* _TEXT SEGMENT_
# Gentlemen!



## goldielovr (Apr 12, 2006)

...Who, where, and how many are you? And how does one join? Haven't got much to offer at the moment, but may do soon. Can offer much ego massaging, eager newbie questions and much pesterment. 
Melis (and Don) 
From Chillicothe, between Dayton, Cinci and Columbus, Ohio.


----------



## Simpte 27 (Jul 16, 2004)

There are about 25 of us right now (give or take a few). Some more active than others. We have monthly meetings (there is a thread about it started every month to discuss location and time as well as date). We are easy going right now with no membership dues, just a love for plants. Feel free to massage my ego anytime  Welcome to the forum!


----------



## ctmpwrdcamry (May 23, 2005)

I try to trek down every month, but ive been alittle busy and havent made a meeting in months. I need to make it back down, i lost alot of my cool plants to algae when my co2 went out...plus not it sounds like everyone has dicus.  Im starting to wonder if its a plant club with a discus problem....or the other way...


----------



## MatPat (Mar 22, 2004)

ctmpwrdcamry said:


> Im starting to wonder if its a plant club with a discus problem....or the other way...


I think it depends on who you talk to...Jim would probably go for the Discus club with a plant problem (but I think he mainly has a Discus problem right now) while the rest of us are a plant club (I think) with a discus problem  I think Erik, Damon, Russ and maybe you may soon head over to the "Dark Side" with Jim!


----------



## MatPat (Mar 22, 2004)

goldielovr said:


> ...Who, where, and how many are you? And how does one join? Haven't got much to offer at the moment, but may do soon. Can offer much ego massaging, eager newbie questions and much pesterment.
> Melis (and Don)
> From Chillicothe, between Dayton, Cinci and Columbus, Ohio.


Welcome Melis! Ignore my PM about introducing yourself


----------

* _SOURCE DATA_

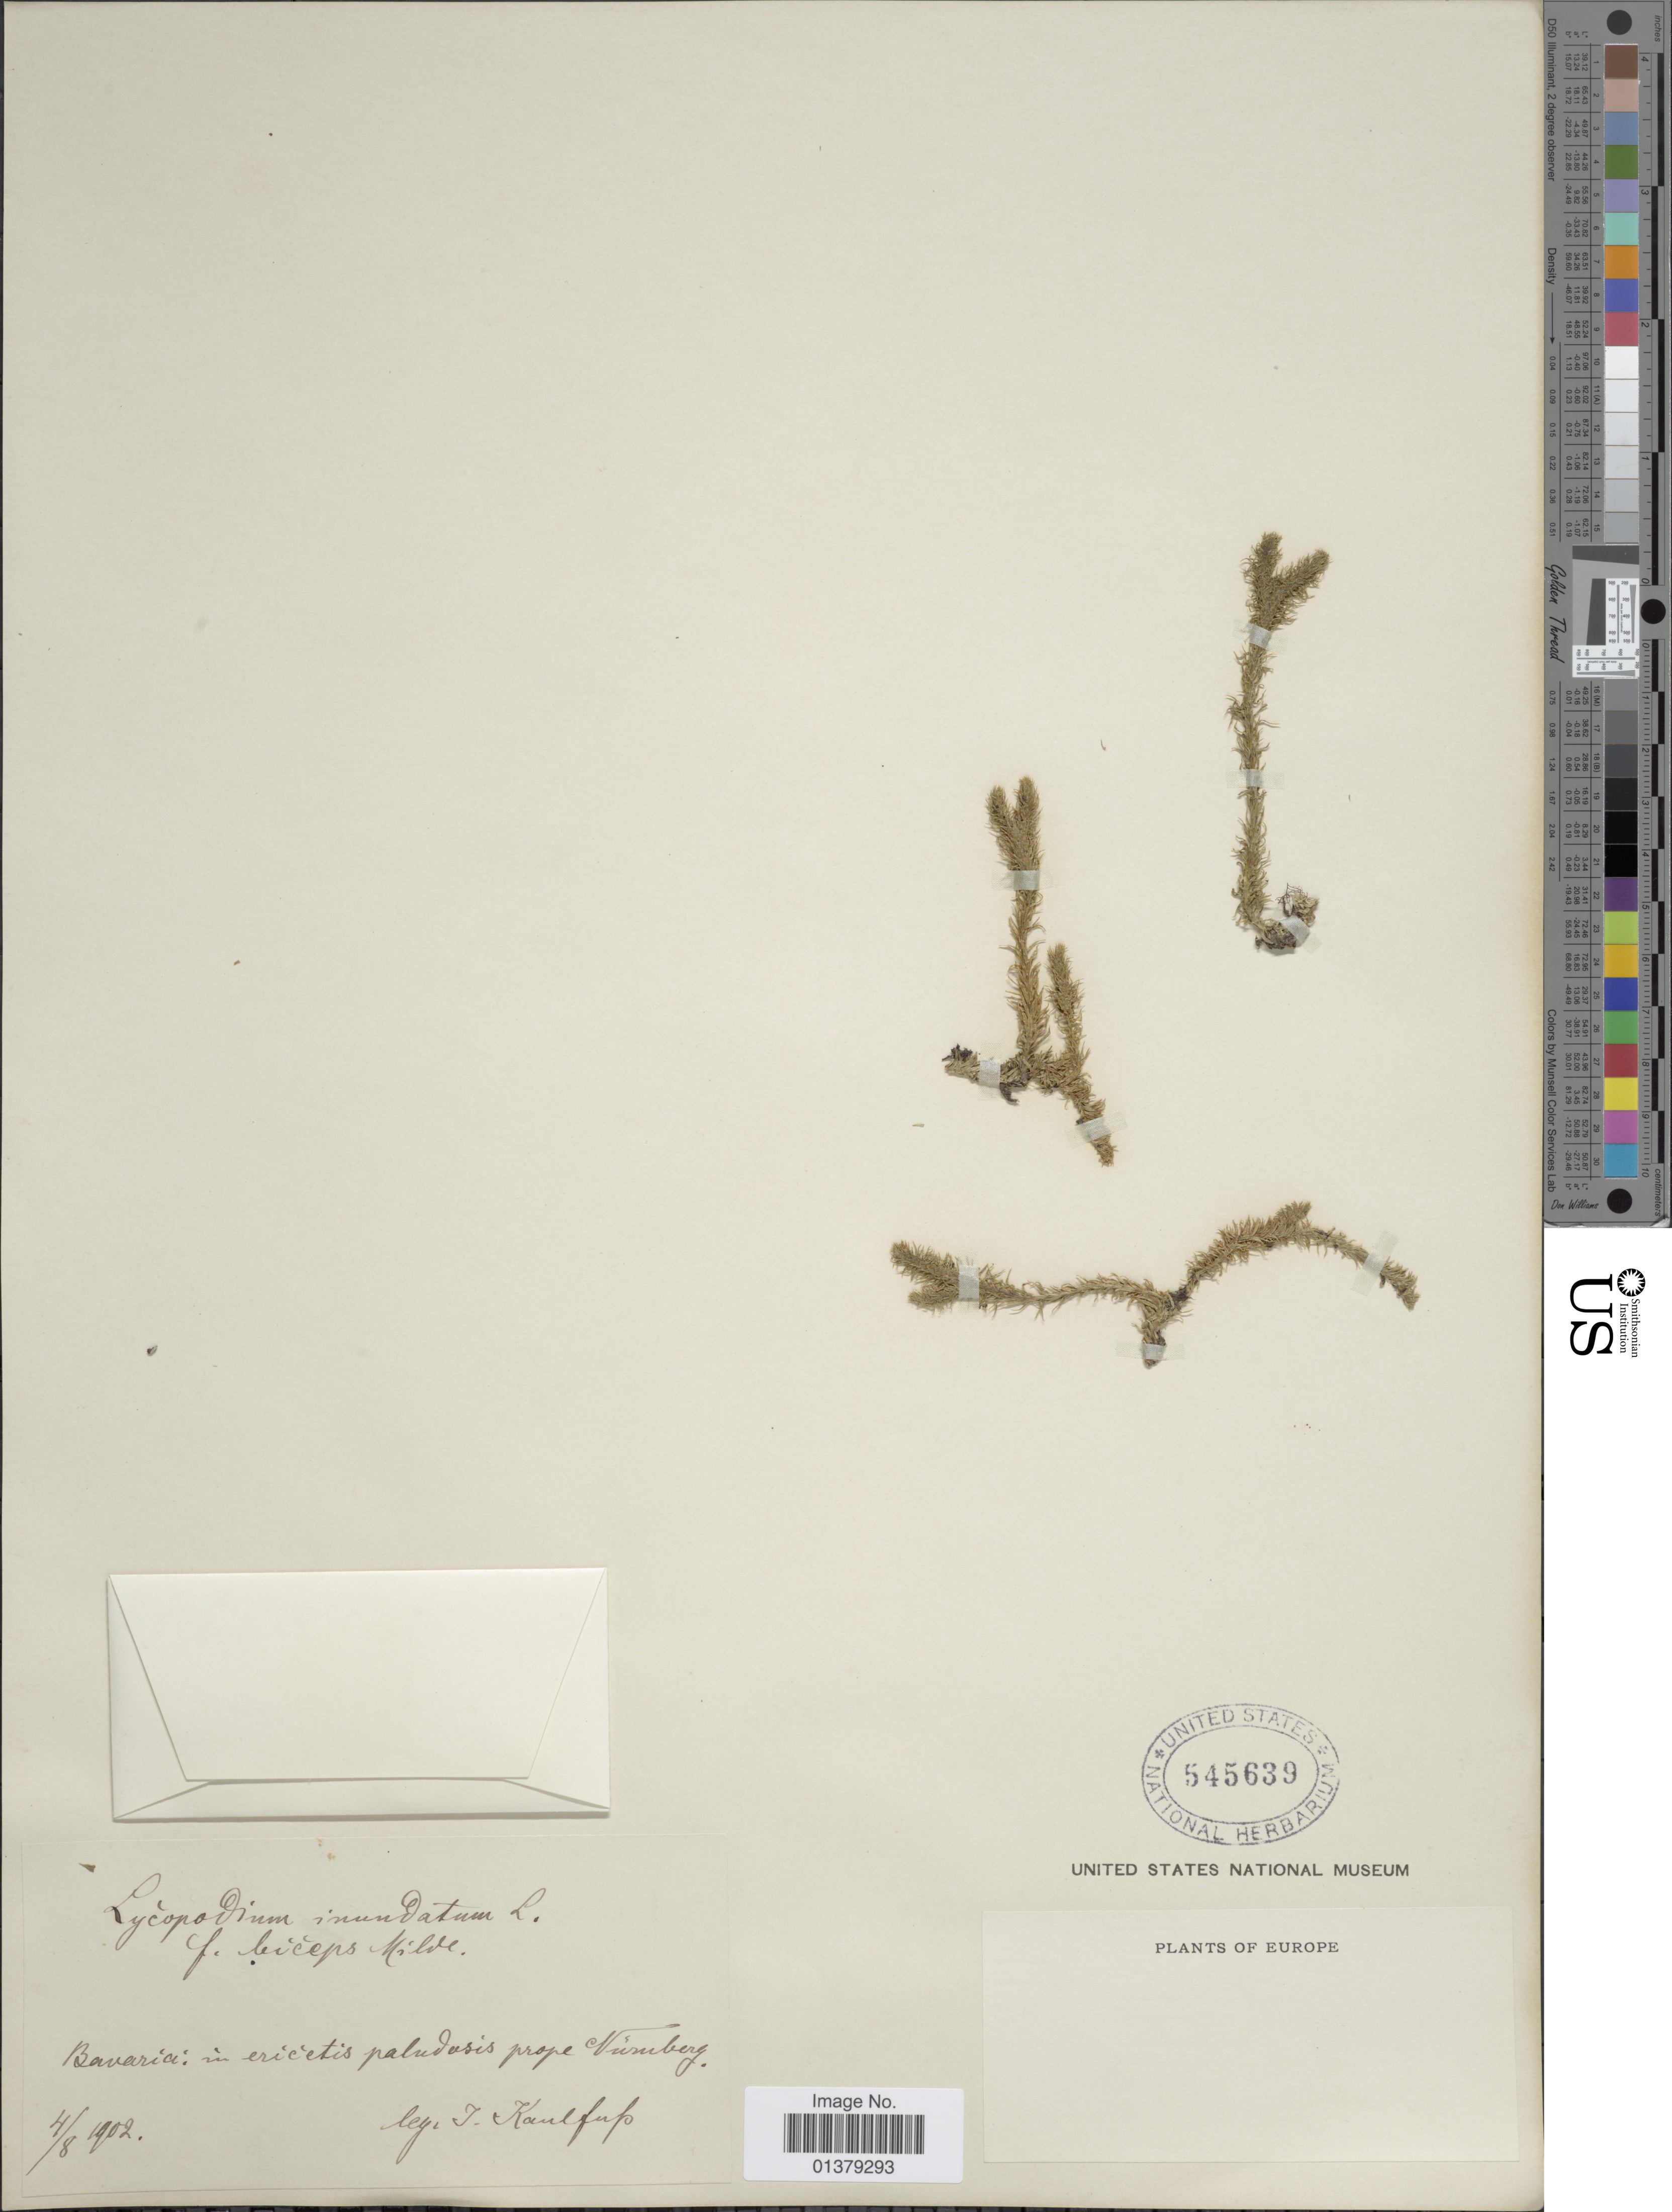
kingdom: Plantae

* _SHORT PROBLEM_
Please state roughly how many members the club in the forum thread has. You can set the listing aside.

* _SOLUTION FOR THIS PROBLEM_
About 25, give or take a few.